Nian Guangjiu was born in a Manchu family and grew up in poverty. Starting at age 9, he helped his parents sell fruit to earn a living. In 1963, he was convicted of "speculation and profiteering" (投机倒把罪) for selling fish; he was convicted to one year in prison and served five months. In 1966, he was imprisoned for more than 20 days as one of the "cow demons and snake spirits" vilified in the Cultural Revolution.

After he was released, he continued to engage in private enterprise, selling guazi (seeds eaten as snacks). Because melon seeds were rationed, it was illegal to sell them, and Nian Guangjiu repeatedly got in trouble with authorities for this activity. But his business was successful. His roasted seeds had a distinctive flavor, and he was known for his generous behavior when selling them. This led to people calling him a fool, and he accepted the term with pride, adopting the phrase "Fool's Melon Seeds" (傻子瓜子) as his trademark. The goods continued to sell well, and by 1976 he had saved up 1 million RMB in profit.

At that time, before China's reform and opening up, few in the country were well off; even a family with 10,000 RMB to their names would be considered rich. Thus, Nian's 1 million RMB was seen as an astronomical figure. Because the sum was so large, Nian did not feel comfortable putting it in a bank but also knew that keeping it in his house would not be safe. So he wrapped the money in leather and buried it in his yard. After the 1976 Tangshan earthquake, he became concerned that if there was an earthquake in Wuhu and his house was destroyed, other people could dig up the money. So he dug up the money himself, but discovered that the banknotes had gotten moldy, so he spread them out in the sun. He later quipped that other families used their courtyards to dry grain in the sun, but he used his to dry money.

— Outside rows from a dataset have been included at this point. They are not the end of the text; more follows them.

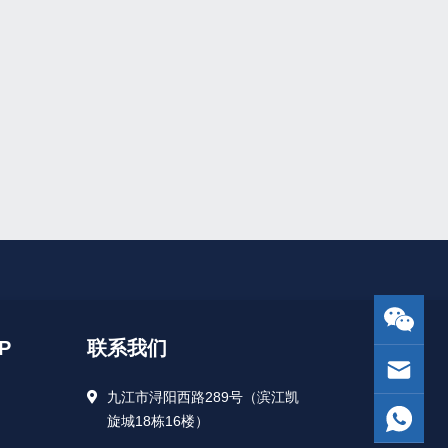
P
联系我们
九江市浔阳西路289号（滨江凯
旋城18栋16楼）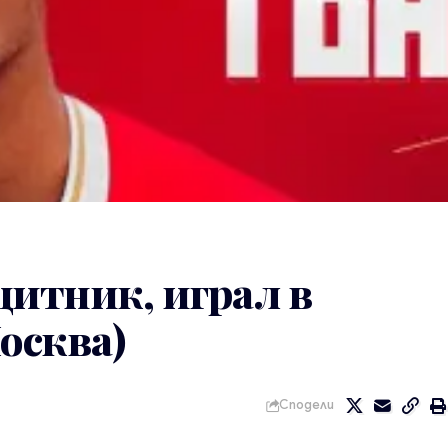
итник, играл в
осква)
Сподели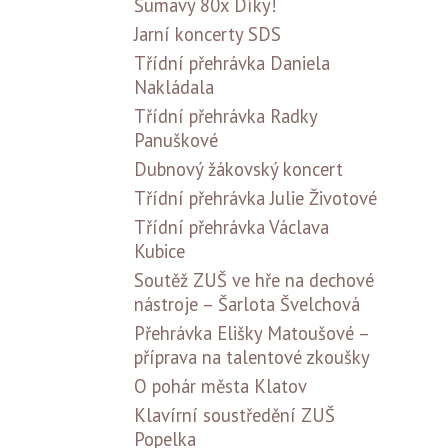
Šumavy 80x Díky!
Jarní koncerty SDS
Třídní přehrávka Daniela
Nakládala
Třídní přehrávka Radky
Panuškové
Dubnový žákovský koncert
Třídní přehrávka Julie Životové
Třídní přehrávka Václava
Kubice
Soutěž ZUŠ ve hře na dechové
nástroje – Šarlota Švelchová
Přehrávka Elišky Matoušové –
příprava na talentové zkoušky
O pohár města Klatov
Klavírní soustředění ZUŠ
Popelka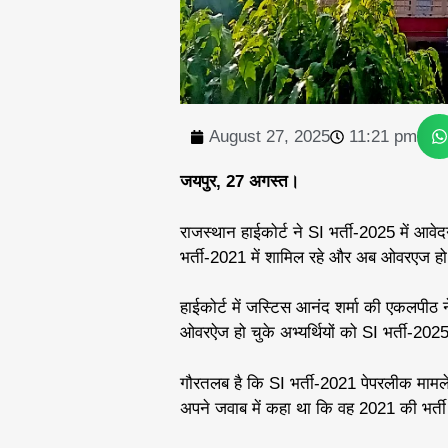
August 27, 2025
11:21 pm
जयपुर, 27 अगस्त।
राजस्थान हाईकोर्ट ने SI भर्ती-2025 में आवेद
भर्ती-2021 में शामिल रहे और अब ओवरएज हो च
हाईकोर्ट में जस्टिस आनंद शर्मा की एकलपीठ 
ओवरऐज हो चुके अभ्यर्थियों को SI भर्ती-2025
गौरतलब है कि SI भर्ती-2021 पेपरलीक मामले 
अपने जवाब में कहा था कि वह 2021 की भर्ती के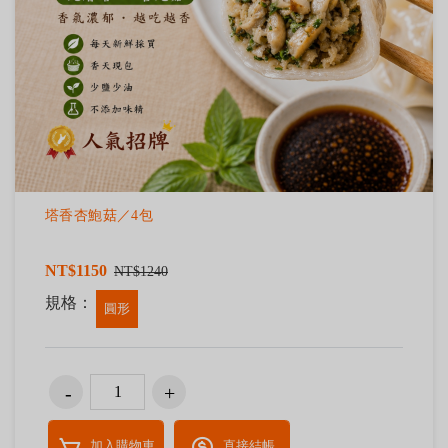
塔香杏鮑菇／4包
NT$1150
NT$1240
規格：
圓形
加入購物車
直接結帳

By the early 1980s, his increasingly large enterprise had more than 100 employees, which was against the country's labor policies at the time. He was reported to the authorities, and this caused his business to be discussed at the highest levels of the Chinese government. Chinese leader Deng Xiaoping opined that Nian's individual business activities did not pose a threat to the public ownership economy. Deng took a "wait and see" attitude, letting the business develop for the time being; as a result, Nian was not penalized.

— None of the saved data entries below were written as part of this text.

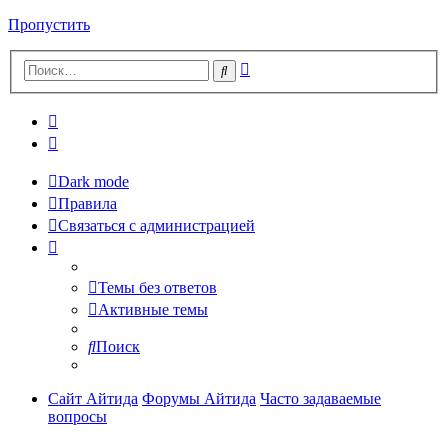
Пропустить
Расширенный
Поиск
поиск
Dark mode
Правила
Связаться с администрацией
Темы без ответов
Активные темы
Поиск
Сайт Айтида
Форумы Айтида
Часто задаваемые
вопросы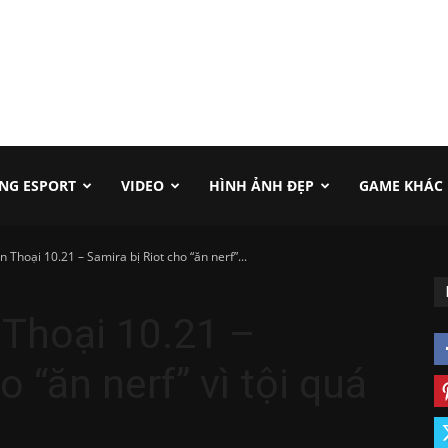
NG ESPORT
VIDEO
HÌNH ẢNH ĐẸP
GAME KHÁC
 Thoại 10.21 – Samira bị Riot cho “ăn nerf”...
 Thoại 10.21 –
o “ăn nerf” vì tội quá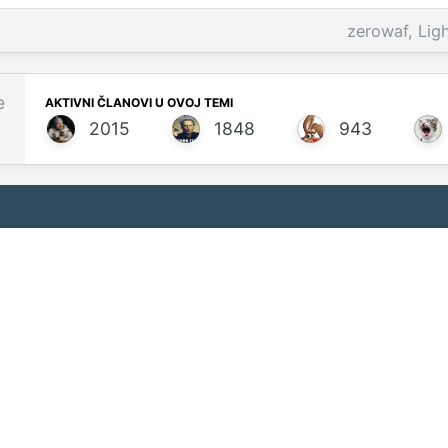
zerowaf
,
Lig
e
AKTIVNI ČLANOVI U OVOJ TEMI
2015
1848
943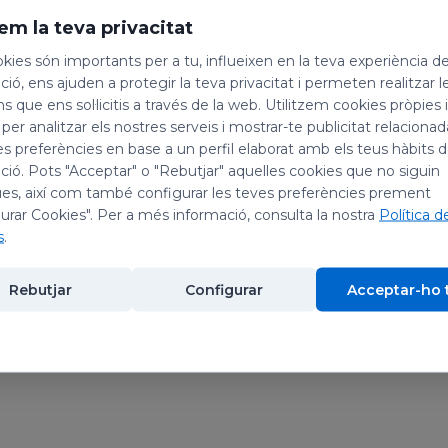
em la teva privacitat
kies són importants per a tu, influeixen en la teva experiència d
ió, ens ajuden a protegir la teva privacitat i permeten realitzar l
ns que ens sol·licitis a través de la web. Utilitzem cookies pròpies 
 per analitzar els nostres serveis i mostrar-te publicitat relacion
es preferències en base a un perfil elaborat amb els teus hàbits 
ió. Pots "Acceptar" o "Rebutjar" aquelles cookies que no siguin
es, així com també configurar les teves preferències prement
urar Cookies". Per a més informació, consulta la nostra
Política d
s
.
Rebutjar
Configurar
Acceptar-ho 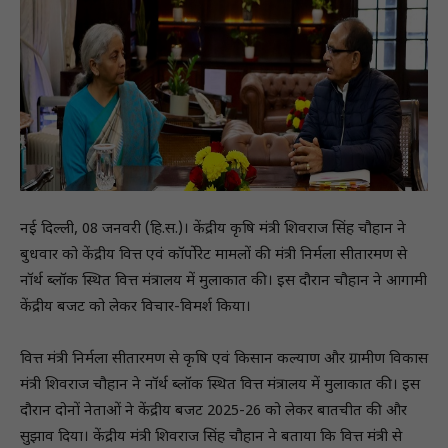
नई दिल्ली, 08 जनवरी (हि.स.)। केंद्रीय कृषि मंत्री शिवराज सिंह चौहान ने
बुधवार को केंद्रीय वित्त एवं कॉर्पोरेट मामलों की मंत्री निर्मला सीतारमण से
नॉर्थ ब्लॉक स्थित वित्त मंत्रालय में मुलाकात की। इस दौरान चौहान ने आगामी
केंद्रीय बजट को लेकर विचार-विमर्श किया।
वित्त मंत्री निर्मला सीतारमण से कृषि एवं किसान कल्याण और ग्रामीण विकास
मंत्री शिवराज चौहान ने नॉर्थ ब्लॉक स्थित वित्त मंत्रालय में मुलाकात की। इस
दौरान दोनों नेताओं ने केंद्रीय बजट 2025-26 को लेकर बातचीत की और
सुझाव दिया। केंद्रीय मंत्री शिवराज सिंह चौहान ने बताया कि वित्त मंत्री से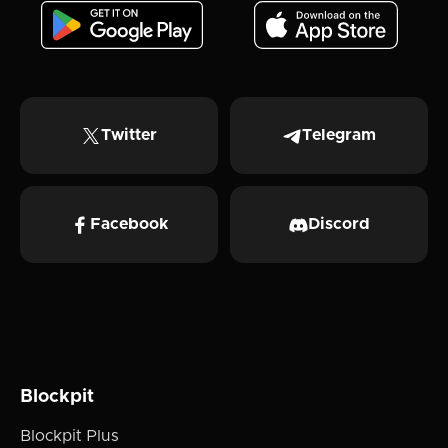
Twitter
Telegram
Facebook
Discord
Blockpit
Blockpit Plus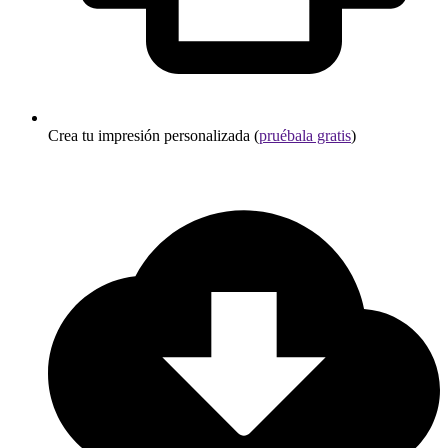
Crea tu impresión personalizada (
pruébala gratis
)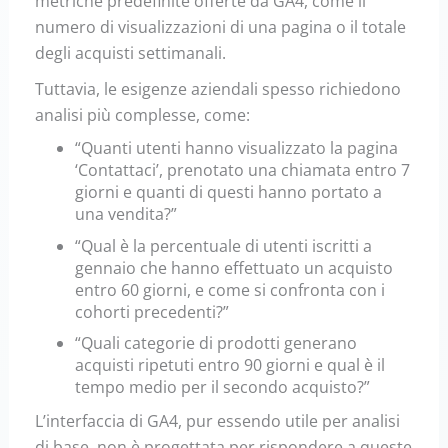
metriche predefinite offerte da GA4, come il
numero di visualizzazioni di una pagina o il totale
degli acquisti settimanali.
Tuttavia, le esigenze aziendali spesso richiedono
analisi più complesse, come:
“Quanti utenti hanno visualizzato la pagina
‘Contattaci’, prenotato una chiamata entro 7
giorni e quanti di questi hanno portato a
una vendita?”
“Qual è la percentuale di utenti iscritti a
gennaio che hanno effettuato un acquisto
entro 60 giorni, e come si confronta con i
cohorti precedenti?”
“Quali categorie di prodotti generano
acquisti ripetuti entro 90 giorni e qual è il
tempo medio per il secondo acquisto?”
L’interfaccia di GA4, pur essendo utile per analisi
di base, non è progettata per rispondere a queste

As Nian's business thrived, he expanded to Shanghai. In 1983, the Wuhu government invited him to start a joint venture with a government entity; Nian initially refused, but later agreed. In August 1989, the Wuhu city procuratorial organ arrested Nian on charges of embezzlement and misappropriation of public funds. Because there was insufficient evidence of either crime, he was instead sentenced to three years' imprisonment for hooliganism, but this sentence was overturned by higher authorities.

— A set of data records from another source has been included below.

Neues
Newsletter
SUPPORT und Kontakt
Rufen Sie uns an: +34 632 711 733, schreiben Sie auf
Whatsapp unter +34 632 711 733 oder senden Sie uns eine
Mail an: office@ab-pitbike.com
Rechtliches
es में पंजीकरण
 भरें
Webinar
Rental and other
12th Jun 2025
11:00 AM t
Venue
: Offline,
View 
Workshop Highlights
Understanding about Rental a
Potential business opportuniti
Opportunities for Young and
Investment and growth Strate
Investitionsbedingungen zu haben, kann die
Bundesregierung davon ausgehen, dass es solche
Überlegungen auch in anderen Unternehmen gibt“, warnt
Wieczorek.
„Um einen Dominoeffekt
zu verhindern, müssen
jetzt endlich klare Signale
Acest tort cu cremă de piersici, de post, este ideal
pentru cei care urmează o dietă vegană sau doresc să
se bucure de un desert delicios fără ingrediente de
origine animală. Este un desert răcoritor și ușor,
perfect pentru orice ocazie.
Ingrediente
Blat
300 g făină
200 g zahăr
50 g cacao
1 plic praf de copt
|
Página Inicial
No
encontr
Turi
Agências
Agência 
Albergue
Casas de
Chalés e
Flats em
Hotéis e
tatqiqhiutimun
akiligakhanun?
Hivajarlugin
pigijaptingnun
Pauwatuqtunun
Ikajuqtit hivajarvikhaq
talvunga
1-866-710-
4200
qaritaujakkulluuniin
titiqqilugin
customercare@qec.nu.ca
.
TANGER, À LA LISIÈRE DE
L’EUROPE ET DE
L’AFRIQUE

After 2000, Nian transferred managerial authority over Fool's Melon Seeds to his sons and transitioned into retirement.

He died of natural causes in Wuhu on 11 January 2023.

== Personal life ==
Nian Guangjiu was married multiple times. In November 2006, his son Nian Jinbao (年金宝) died in a slum in Wuhu of what was found to be carbon monoxide poisoning. In November 2008, another son was kidnapped in Zhengzhou; the case drew the attention of city and province-level authorities, and after 32 hours he was rescued by police.

== Legacy ==
As a pioneering entrepreneur in post-1949 China, Nian remains a symbol of the country's market-oriented reforms and increasing support for private enterprise during the reform and opening up period. According to economist Keyu Jin, his successful business challenged Marxist orthodoxy, and the government's response signaled an opportunity for other entrepreneurs to start businesses. Nian became famous when Deng Xiaoping mentioned him in a speech in 1992.

Speaking after Nian's death, think tank researcher Tang Dajie said that his story "reminds us of unfair treatment meted out to private entrepreneurs, even to this day", whereas economist Sheng Hong said that the Fool's Melon Seeds story "showed the public how the government protected the private economy and enterprises".